DIRECTIONS FOR THIS TASK
Convert the listing below into a Markdown table with the columns Row and Line. Number each non-blank line and leave out blank lines.

EXTRACTED INFORMATION
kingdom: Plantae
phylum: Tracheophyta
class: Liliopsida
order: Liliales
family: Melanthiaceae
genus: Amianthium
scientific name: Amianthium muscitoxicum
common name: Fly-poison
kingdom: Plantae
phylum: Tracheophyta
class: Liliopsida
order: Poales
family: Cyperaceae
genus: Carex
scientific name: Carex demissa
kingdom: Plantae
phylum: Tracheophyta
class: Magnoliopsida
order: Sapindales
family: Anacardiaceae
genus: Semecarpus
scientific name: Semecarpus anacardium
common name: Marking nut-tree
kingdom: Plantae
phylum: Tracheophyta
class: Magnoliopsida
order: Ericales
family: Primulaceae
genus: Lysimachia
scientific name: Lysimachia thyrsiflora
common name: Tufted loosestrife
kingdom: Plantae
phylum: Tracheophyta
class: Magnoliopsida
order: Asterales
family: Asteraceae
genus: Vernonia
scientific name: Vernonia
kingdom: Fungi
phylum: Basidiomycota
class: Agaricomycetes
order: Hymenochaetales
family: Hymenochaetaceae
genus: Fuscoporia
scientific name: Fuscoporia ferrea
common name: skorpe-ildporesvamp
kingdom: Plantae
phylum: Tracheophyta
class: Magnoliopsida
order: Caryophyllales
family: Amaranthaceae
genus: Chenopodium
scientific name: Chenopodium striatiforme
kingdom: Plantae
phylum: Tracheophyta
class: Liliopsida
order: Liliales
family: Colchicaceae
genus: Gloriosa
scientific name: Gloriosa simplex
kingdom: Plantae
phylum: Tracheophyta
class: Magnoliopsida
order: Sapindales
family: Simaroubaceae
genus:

TASK RESPONSE
| Row | Line |
|---|---|
| 1 | kingdom: Plantae |
| 2 | phylum: Tracheophyta |
| 3 | class: Liliopsida |
| 4 | order: Liliales |
| 5 | family: Melanthiaceae |
| 6 | genus: Amianthium |
| 7 | scientific name: Amianthium muscitoxicum |
| 8 | common name: Fly-poison |
| 9 | kingdom: Plantae |
| 10 | phylum: Tracheophyta |
| 11 | class: Liliopsida |
| 12 | order: Poales |
| 13 | family: Cyperaceae |
| 14 | genus: Carex |
| 15 | scientific name: Carex demissa |
| 16 | kingdom: Plantae |
| 17 | phylum: Tracheophyta |
| 18 | class: Magnoliopsida |
| 19 | order: Sapindales |
| 20 | family: Anacardiaceae |
| 21 | genus: Semecarpus |
| 22 | scientific name: Semecarpus anacardium |
| 23 | common name: Marking nut-tree |
| 24 | kingdom: Plantae |
| 25 | phylum: Tracheophyta |
| 26 | class: Magnoliopsida |
| 27 | order: Ericales |
| 28 | family: Primulaceae |
| 29 | genus: Lysimachia |
| 30 | scientific name: Lysimachia thyrsiflora |
| 31 | common name: Tufted loosestrife |
| 32 | kingdom: Plantae |
| 33 | phylum: Tracheophyta |
| 34 | class: Magnoliopsida |
| 35 | order: Asterales |
| 36 | family: Asteraceae |
| 37 | genus: Vernonia |
| 38 | scientific name: Vernonia |
| 39 | kingdom: Fungi |
| 40 | phylum: Basidiomycota |
| 41 | class: Agaricomycetes |
| 42 | order: Hymenochaetales |
| 43 | family: Hymenochaetaceae |
| 44 | genus: Fuscoporia |
| 45 | scientific name: Fuscoporia ferrea |
| 46 | common name: skorpe-ildporesvamp |
| 47 | kingdom: Plantae |
| 48 | phylum: Tracheophyta |
| 49 | class: Magnoliopsida |
| 50 | order: Caryophyllales |
| 51 | family: Amaranthaceae |
| 52 | genus: Chenopodium |
| 53 | scientific name: Chenopodium striatiforme |
| 54 | kingdom: Plantae |
| 55 | phylum: Tracheophyta |
| 56 | class: Liliopsida |
| 57 | order: Liliales |
| 58 | family: Colchicaceae |
| 59 | genus: Gloriosa |
| 60 | scientific name: Gloriosa simplex |
| 61 | kingdom: Plantae |
| 62 | phylum: Tracheophyta |
| 63 | class: Magnoliopsida |
| 64 | order: Sapindales |
| 65 | family: Simaroubaceae |
| 66 | genus: |